Bill Wood and Melanie Welcher
Bill Wood and Melanie Welcher

“I’d like to say thank you from the bottom of my heart for all the Western Albemarle Rescue Squad does for this community,” said Jenny Martin.

The squad was formed at a meeting held in the basement of Crozet United Methodist Church in 1977, she recounted. “Richard played an integral part. He saw the suffering when response time was not what it should be. He and Jim Crosby started talking and that’s what brought those 11 people together that rainy night. He talked to people everywhere—and you know him—he told everybody over and over and over and over and over again as only he could do. . . . We needed transport for the squad and so he went to Spotsylvania and looked a piece of junk. Dick said, ‘I reckon we can make it run.’ They took it out on the Interstate to see if they could blow it up, and it didn’t blow up. In our first year we ran 200 calls–this year was a record of 1,500 calls. We furnished the old firehouse with Early American hand-me-downs.

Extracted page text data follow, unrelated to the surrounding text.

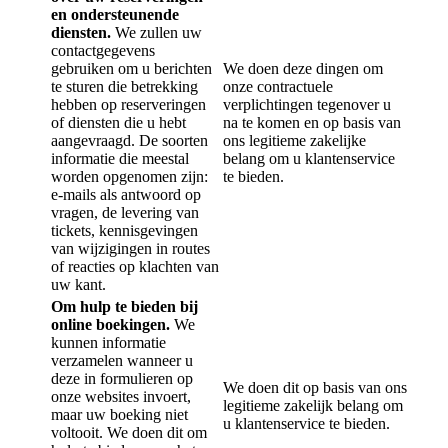
en ondersteunende
diensten.
We zullen uw
contactgegevens
gebruiken om u berichten
We doen deze dingen om
te sturen die betrekking
onze contractuele
hebben op reserveringen
verplichtingen tegenover u
of diensten die u hebt
na te komen en op basis van
aangevraagd. De soorten
ons legitieme zakelijke
informatie die meestal
belang om u klantenservice
worden opgenomen zijn:
te bieden.
e-mails als antwoord op
vragen, de levering van
tickets, kennisgevingen
van wijzigingen in routes
of reacties op klachten van
uw kant.
Om hulp te bieden bij
online boekingen.
We
kunnen informatie
verzamelen wanneer u
deze in formulieren op
We doen dit op basis van ons
onze websites invoert,
legitieme zakelijk belang om
maar uw boeking niet
u klantenservice te bieden.
voltooit. We doen dit om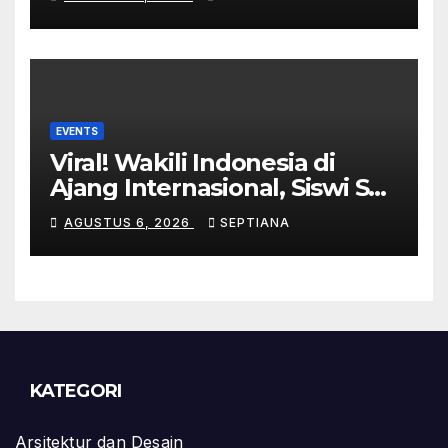
hingga WFH Makin Maksimal
EVENTS
Viral! Wakili Indonesia di
Ajang Internasional, Siswi SD
Asal Bekasi Raih ArtSense
AGUSTUS 6, 2026
SEPTIANA
Distinction Award 2026 di
Malaysia
KATEGORI
Arsitektur dan Desain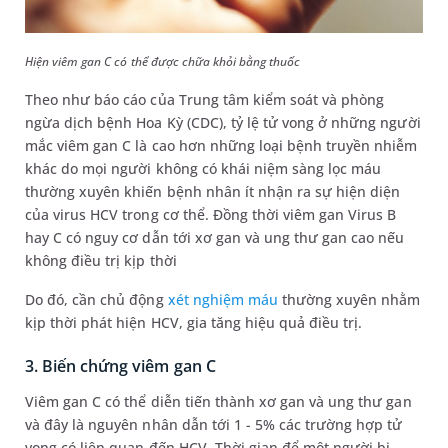
Hiện viêm gan C có thể được chữa khỏi bằng thuốc
Theo như báo cáo của Trung tâm kiểm soát và phòng
ngừa dịch bệnh Hoa Kỳ (CDC), tỷ lệ tử vong ở những người
mắc viêm gan C là cao hơn những loại bệnh truyền nhiễm
khác do mọi người không có khái niệm sàng lọc máu
thường xuyên khiến bệnh nhân ít nhận ra sự hiện diện
của virus HCV trong cơ thể. Đồng thời viêm gan Virus B
hay C có nguy cơ dẫn tới xơ gan và ung thư gan cao nếu
không điều trị kịp thời
Do đó, cần chủ động
xét nghiệm máu
thường xuyên nhằm
kịp thời phát hiện HCV, gia tăng hiệu quả điều trị.
3. Biến chứng viêm gan C
Viêm gan C có thể diễn tiến thành xơ gan và ung thư gan
và đây là nguyên nhân dẫn tới 1 - 5% các trường hợp tử
vong có liên quan đến HCV. Thời gian để một người bị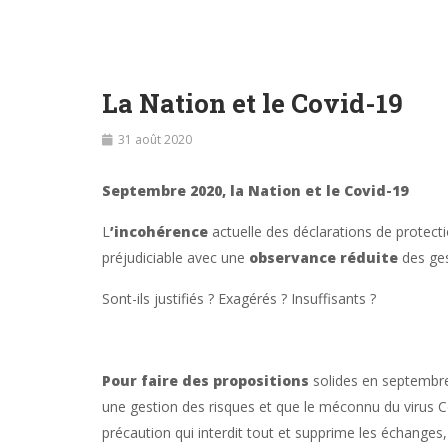
La Nation et le Covid-19
31 août 2020
Septembre 2020, la Nation et le Covid-19
L
’incohérence
actuelle des déclarations de protect
préjudiciable avec une
observance réduite
des ges
Sont-ils justifiés ? Exagérés ? Insuffisants ?
Pour faire des propositions
solides en septembre 2
une gestion des risques et que le méconnu du virus C
précaution qui interdit tout et supprime les échanges, 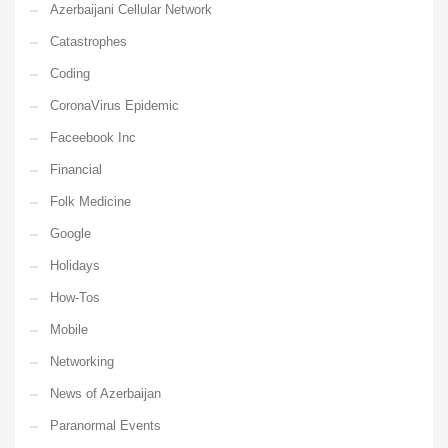
Azerbaijani Cellular Network
Catastrophes
Coding
CoronaVirus Epidemic
Faceebook Inc
Financial
Folk Medicine
Google
Holidays
How-Tos
Mobile
Networking
News of Azerbaijan
Paranormal Events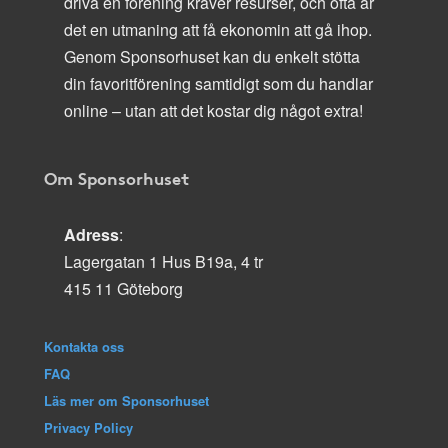
driva en förening kräver resurser, och ofta är
det en utmaning att få ekonomin att gå ihop.
Genom Sponsorhuset kan du enkelt stötta
din favoritförening samtidigt som du handlar
online – utan att det kostar dig något extra!
Om Sponsorhuset
Adress
:
Lagergatan 1 Hus B19a, 4 tr
415 11 Göteborg
Kontakta oss
FAQ
Läs mer om Sponsorhuset
Privacy Policy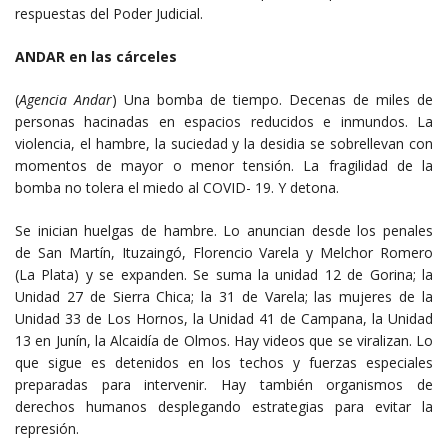
respuestas del Poder Judicial.
ANDAR en las cárceles
(
Agencia Andar
) Una bomba de tiempo. Decenas de miles de
personas hacinadas en espacios reducidos e inmundos. La
violencia, el hambre, la suciedad y la desidia se sobrellevan con
momentos de mayor o menor tensión. La fragilidad de la
bomba no tolera el miedo al COVID- 19. Y detona.
Se inician huelgas de hambre. Lo anuncian desde los penales
de San Martín, Ituzaingó, Florencio Varela y Melchor Romero
(La Plata) y se expanden. Se suma la unidad 12 de Gorina; la
Unidad 27 de Sierra Chica; la 31 de Varela; las mujeres de la
Unidad 33 de Los Hornos, la Unidad 41 de Campana, la Unidad
13 en Junín, la Alcaidía de Olmos. Hay videos que se viralizan. Lo
que sigue es detenidos en los techos y fuerzas especiales
preparadas para intervenir. Hay también organismos de
derechos humanos desplegando estrategias para evitar la
represión.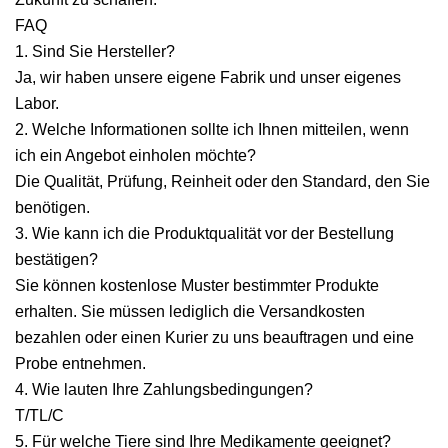
FAQ
1. Sind Sie Hersteller?
Ja, wir haben unsere eigene Fabrik und unser eigenes
Labor.
2. Welche Informationen sollte ich Ihnen mitteilen, wenn
ich ein Angebot einholen möchte?
Die Qualität, Prüfung, Reinheit oder den Standard, den Sie
benötigen.
3. Wie kann ich die Produktqualität vor der Bestellung
bestätigen?
Sie können kostenlose Muster bestimmter Produkte
erhalten. Sie müssen lediglich die Versandkosten
bezahlen oder einen Kurier zu uns beauftragen und eine
Probe entnehmen.
4. Wie lauten Ihre Zahlungsbedingungen?
T/TL/C
5. Für welche Tiere sind Ihre Medikamente geeignet?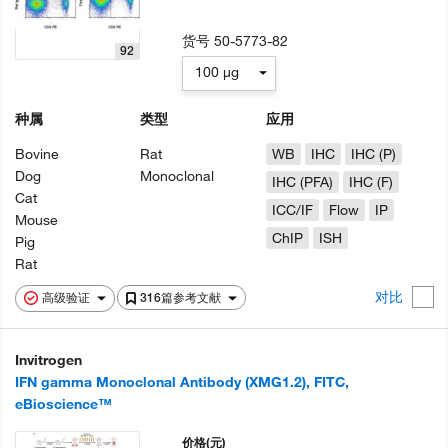
货号
50-5773-82
92
100 µg
种属
类型
应用
Bovine
Rat
WB
IHC
IHC (P)
Dog
Monoclonal
IHC (PFA)
IHC (F)
Cat
ICC/IF
Flow
IP
Mouse
ChIP
ISH
Pig
Rat
对比
高级验证
316篇参考文献
Invitrogen
IFN gamma Monoclonal Antibody (XMG1.2), FITC,
eBioscience™
价格
(元)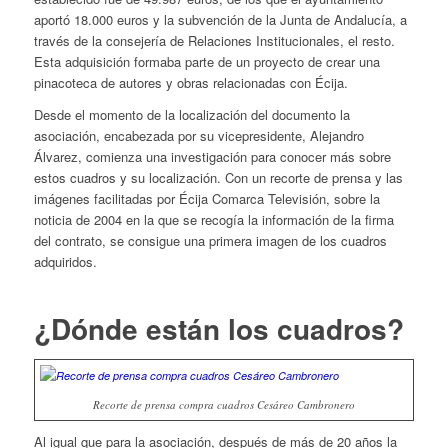
aportó 18.000 euros y la subvención de la Junta de Andalucía, a
través de la consejería de Relaciones Institucionales, el resto.
Esta adquisición formaba parte de un proyecto de crear una
pinacoteca de autores y obras relacionadas con Écija.
Desde el momento de la localización del documento la
asociación, encabezada por su vicepresidente, Alejandro
Álvarez, comienza una investigación para conocer más sobre
estos cuadros y su localización. Con un recorte de prensa y las
imágenes facilitadas por Écija Comarca Televisión, sobre la
noticia de 2004 en la que se recogía la información de la firma
del contrato, se consigue una primera imagen de los cuadros
adquiridos.
¿Dónde están los cuadros?
Recorte de prensa compra cuadros Cesáreo Cambronero
Al igual que para la asociación, después de más de 20 años la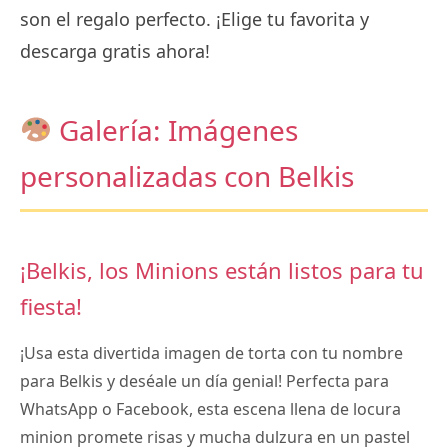
son el regalo perfecto. ¡Elige tu favorita y
descarga gratis ahora!
Galería: Imágenes
personalizadas con Belkis
¡Belkis, los Minions están listos para tu
fiesta!
¡Usa esta divertida imagen de torta con tu nombre
para Belkis y deséale un día genial! Perfecta para
WhatsApp o Facebook, esta escena llena de locura
minion promete risas y mucha dulzura en un pastel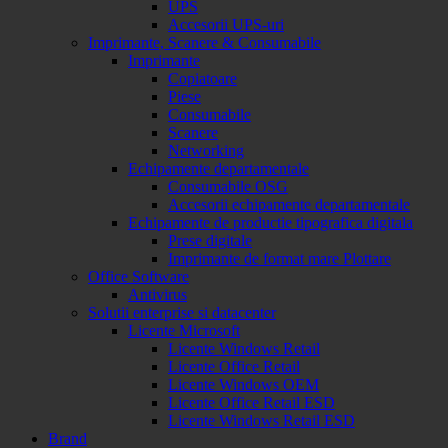
UPS
Accesorii UPS-uri
Imprimante, Scanere & Consumabile
Imprimante
Copiatoare
Piese
Consumabile
Scanere
Networking
Echipamente departamentale
Consumabile OSG
Accesorii echipamente departamentale
Echipamente de productie tipografica digitala
Prese digitale
Imprimante de format mare Plottare
Office Software
Antivirus
Solutii enterprise si datacenter
Licente Microsoft
Licente Windows Retail
Licente Office Retail
Licente Windows OEM
Licente Office Retail ESD
Licente Windows Retail ESD
Brand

“There are only a few pictures of Richard in public roles,” noted Martin. “He always preferred to work behind the scenes. He was relentless to get WARS going. There was no GPS then or ECC [Emergency Communications Center]. People called directly to the squad house. Ladies would dispatch for us from the firehouse. They had Dick’s phone number. The dispatcher would call and they wouldn’t know where somebody lived. Dick would say something like, ‘Meet me at Wyant’s Store and I’ll take you there.’

“On Dick’s last day I called 911 and I knew help was on the way. They came through the door and I knew he was in good hands. They gave him every opportunity to live they possibly could. God had another plan. Thank you not just for him but for what you do for everyone. He’s riding with you everyday.”

Wood took some teasing over his penchant for cheese balls
Wood took some teasing over his penchant for cheese balls

The crowd of nearly 100 rose in an ovation, applauding her speech. Squad president Bill Wood then presented Martin with a blanket bearing the squad’s logo as a keepsake. Wood, normally an antic quipster, was visibly moved and he choked up.

In announcing the awards, Wood credited Pitchford with “fortitude” and Welcher he said answered the award’s demand for a “significant contribution.” Booth, he said, “gets everything done around the squad house.” Last year he installed shelves and closets.

Life memberships were awarded to Ross Anderson, Will Barnhardt, Stacey Hosenfeld and Paul Summers. Each got a blue and gray squad blanket too.

Wood, finally, was teased for bringing a steady supply of tubs of Utz cheese balls to the squad house.

Then came the annual slide show of life on the squad, and the booming soundtrack was like being at U.Va.’s John Paul Jones Arena. Slides showed squad members’ view from the front seat of an ambulance dashing to an accident scene, at a truck fire, in the Crozet Independence day parade, at U.Va. football games, at the scene of a horse trailer toppled into a ditch, at Mint Springs Park, in a snow storm, at night accidents, at Crozet Park, at the squad TV room, backing their new number 505 heavy rescue vehicle into a squad house bay (It’s a very close fit.), joking around in the kitchen, with their pals in the CVFD, at training events, on the back deck sleeping, and dancing at the awards dinner.

Last fall WARS instituted a Water Rescue Team after going through a training course on the James River in Richmond. “It’s very expensive training,” said Wood. “We’ve already been called out of our area.”

As the program wound down, the screen scrolled the names of all the volunteers. “The organization is not one individual. All of those [names] make it happen,” said Wood. “Our people are hungry and young and aggressive and they want to do it.”

WARS, proud of its slogan “All Volunteer, All the Time,” currently has 80 volunteers and it ran 1,525 calls in 2015.